## WHAT THE EXERCISE ASKS
Please turn every line of the records into a Markdown table with two columns, Row and Line, numbering the lines in order and leaving out any blank ones.

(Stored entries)
>>>

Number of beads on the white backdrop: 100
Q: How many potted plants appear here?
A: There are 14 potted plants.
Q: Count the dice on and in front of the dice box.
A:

<<<

## REPLY
| Row | Line |
|---|---|
| 1 | Number of beads on the white backdrop: 100 |
| 2 | Q: How many potted plants appear here? |
| 3 | A: There are 14 potted plants. |
| 4 | Q: Count the dice on and in front of the dice box. |
| 5 | A: |